I use my .local domains from my iPhone to do a number of things when I’m at home on my local network: screen sharing via the VNC app, ssh via the Terminus app, watching live TV via the iPhone’s Safari browser that accesses my EyeTV media server, and some websites I created for fun.  I usually add bookmarks to local web URLs to my home screen for easy access.

How do I find/edit my computer’s .local domain name?

Each mac on your network has a .local address based on your computer’s name. You can find it in the Sharing pane of the System Preferences app. At the top of the pane, there’s a entry field for your computer’s name and underneath that is some descriptive text. You can enter any name you want, but not all characters on your keyboard are allowed to be used in a domain name. macOS thus removes some characters, such as apostrophes, and replaces other characters (such as spaces) with dashes.

I tried using the .local address after this fix, but it doesn’t work.

macOS doesn’t activate a .local address by default. You must share the service you want to use in the Sharing pane of the System Preferences app. The section under the computer name has a panel with checkboxes where you can turn on or off certain services.  As long as one is turned on, the .local address is active.  However, the only devices that can access it are ones that are on the same network.  If you’re trying to access it from an iPhone, for example, make sure that you are connected to the same WiFi network as the computer you’re trying to reach.  If all else fails, you can use the computer’s local IP address (assigned by DHCP).  You can find that address in the Network pane of the System Preferences app.  If that works, and you’ve tried turning airplane mode on & off on your iPhone, then the .local should work. If that doesn’t work, let me know in the comments.

Other things I tried.

I first encountered this issue when I was trying to access my EyeTV media server.  I have used this server for over a decade, but about 4 or 5 years ago, I moved and no longer was receiving a good broadcast TV signal.  I recently bought a new outdoor directional antenna however, and now had stuff to watch.  So I opened up the old bookmark I used to reliably use on my iPhone for years that used the .local address of the computer with the EyeTV media server.  It wouldn’t work!  I discovered that if I went to the computer’s DHCP address, it did work.  I could have just changed the bookmark, but it irks me when stuff that should work, doesn’t, so I called Apple.

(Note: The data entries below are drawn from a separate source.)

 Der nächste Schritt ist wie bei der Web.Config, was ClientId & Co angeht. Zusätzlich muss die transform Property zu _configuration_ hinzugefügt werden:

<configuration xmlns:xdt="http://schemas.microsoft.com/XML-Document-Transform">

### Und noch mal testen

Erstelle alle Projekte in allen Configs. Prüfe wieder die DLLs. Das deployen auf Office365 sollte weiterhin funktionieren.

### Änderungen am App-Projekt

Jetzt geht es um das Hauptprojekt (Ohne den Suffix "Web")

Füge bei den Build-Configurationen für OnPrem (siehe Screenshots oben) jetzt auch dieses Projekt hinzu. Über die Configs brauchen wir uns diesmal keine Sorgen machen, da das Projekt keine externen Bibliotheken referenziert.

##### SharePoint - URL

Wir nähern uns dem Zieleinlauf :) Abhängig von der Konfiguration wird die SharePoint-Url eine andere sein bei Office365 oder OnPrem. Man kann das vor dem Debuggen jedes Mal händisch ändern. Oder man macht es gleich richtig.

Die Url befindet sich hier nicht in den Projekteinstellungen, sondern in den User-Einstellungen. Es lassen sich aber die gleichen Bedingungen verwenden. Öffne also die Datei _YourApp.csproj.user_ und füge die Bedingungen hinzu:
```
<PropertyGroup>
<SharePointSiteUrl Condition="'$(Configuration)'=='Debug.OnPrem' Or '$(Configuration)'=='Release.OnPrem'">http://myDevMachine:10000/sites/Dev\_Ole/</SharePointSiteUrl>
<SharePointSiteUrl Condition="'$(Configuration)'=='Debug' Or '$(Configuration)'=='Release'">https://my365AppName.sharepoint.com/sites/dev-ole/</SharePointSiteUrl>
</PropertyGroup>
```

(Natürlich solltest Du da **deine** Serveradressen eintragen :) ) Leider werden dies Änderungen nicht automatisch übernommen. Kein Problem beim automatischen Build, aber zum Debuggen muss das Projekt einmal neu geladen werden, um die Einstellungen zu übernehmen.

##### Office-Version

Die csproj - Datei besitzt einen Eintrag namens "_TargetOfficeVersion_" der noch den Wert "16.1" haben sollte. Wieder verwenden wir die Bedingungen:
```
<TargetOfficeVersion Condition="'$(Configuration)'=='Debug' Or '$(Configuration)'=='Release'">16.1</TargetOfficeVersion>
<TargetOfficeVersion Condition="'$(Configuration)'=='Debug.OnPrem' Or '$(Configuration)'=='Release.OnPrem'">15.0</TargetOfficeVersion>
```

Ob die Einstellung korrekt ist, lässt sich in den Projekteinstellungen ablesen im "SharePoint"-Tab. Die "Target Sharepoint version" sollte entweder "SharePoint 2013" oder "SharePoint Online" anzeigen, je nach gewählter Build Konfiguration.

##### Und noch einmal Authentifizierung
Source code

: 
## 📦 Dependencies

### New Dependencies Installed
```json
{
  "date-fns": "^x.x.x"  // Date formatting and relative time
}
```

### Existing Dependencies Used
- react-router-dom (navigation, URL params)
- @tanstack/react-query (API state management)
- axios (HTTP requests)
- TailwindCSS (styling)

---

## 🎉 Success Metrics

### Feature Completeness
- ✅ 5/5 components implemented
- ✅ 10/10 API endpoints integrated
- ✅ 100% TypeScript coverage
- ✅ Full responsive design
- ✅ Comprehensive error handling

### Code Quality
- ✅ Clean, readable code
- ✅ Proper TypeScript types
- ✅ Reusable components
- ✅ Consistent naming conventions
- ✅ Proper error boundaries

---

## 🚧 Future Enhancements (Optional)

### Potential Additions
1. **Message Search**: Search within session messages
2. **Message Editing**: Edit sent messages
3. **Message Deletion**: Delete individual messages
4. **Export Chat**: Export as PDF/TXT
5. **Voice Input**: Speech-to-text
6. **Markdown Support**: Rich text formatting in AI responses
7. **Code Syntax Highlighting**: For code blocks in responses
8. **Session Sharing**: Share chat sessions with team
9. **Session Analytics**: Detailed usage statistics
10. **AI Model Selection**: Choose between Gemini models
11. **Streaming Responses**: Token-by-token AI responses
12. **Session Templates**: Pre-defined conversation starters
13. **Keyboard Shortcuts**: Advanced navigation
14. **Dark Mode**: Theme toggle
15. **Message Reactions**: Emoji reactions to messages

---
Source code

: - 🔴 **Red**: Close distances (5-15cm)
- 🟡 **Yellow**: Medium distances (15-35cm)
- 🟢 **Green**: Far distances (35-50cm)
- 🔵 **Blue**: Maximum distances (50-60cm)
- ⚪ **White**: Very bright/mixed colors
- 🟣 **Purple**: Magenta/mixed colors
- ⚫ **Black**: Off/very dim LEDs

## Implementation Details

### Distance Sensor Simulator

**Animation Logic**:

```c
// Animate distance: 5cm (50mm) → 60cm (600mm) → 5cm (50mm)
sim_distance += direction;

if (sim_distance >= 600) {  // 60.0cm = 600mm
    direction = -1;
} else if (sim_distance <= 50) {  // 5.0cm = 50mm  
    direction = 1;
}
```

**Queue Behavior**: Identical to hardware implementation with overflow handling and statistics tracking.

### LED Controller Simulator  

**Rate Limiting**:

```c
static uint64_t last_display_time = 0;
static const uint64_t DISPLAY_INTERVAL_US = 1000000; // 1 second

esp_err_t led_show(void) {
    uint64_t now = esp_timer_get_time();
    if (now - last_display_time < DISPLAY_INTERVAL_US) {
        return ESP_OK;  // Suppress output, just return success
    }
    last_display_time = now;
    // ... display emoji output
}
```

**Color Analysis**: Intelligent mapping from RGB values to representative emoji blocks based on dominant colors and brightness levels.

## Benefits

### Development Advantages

Apple Support had me “Reset All Settings” because they could not explain why it didn’t work.  (I’ll be submitting a bug report after this post.)  It worked!  It was a heavy-handed solution and I spent a week returning my phone to its normal behavior.  Then the next day I tried to access the server, the problem was back!

Googling this was not much help.  There are many solutions out there that suggest things like turning your phone off/on, clearing your browser cache, turning sharing preferences off and back on, etc..  None of them worked.  Every once in awhile, I randomly noticed that the .local addresses started working, but shortly there-after would stop working again.  And I didn’t want to have to reset all settings every time this happened.  Finally, after reading about the /etc/hosts file and mDNSresponder, I started googling things like “reset iphone dns”, which lead me to a solution for another problem that involved cycling the airplane mode setting and to my delight, it worked.

I’ll probably use the DHCP-assigned IP address for bookmarks in the future, but I finally know enough about what’s going on to be satisfied.  I hate it when things don’t work.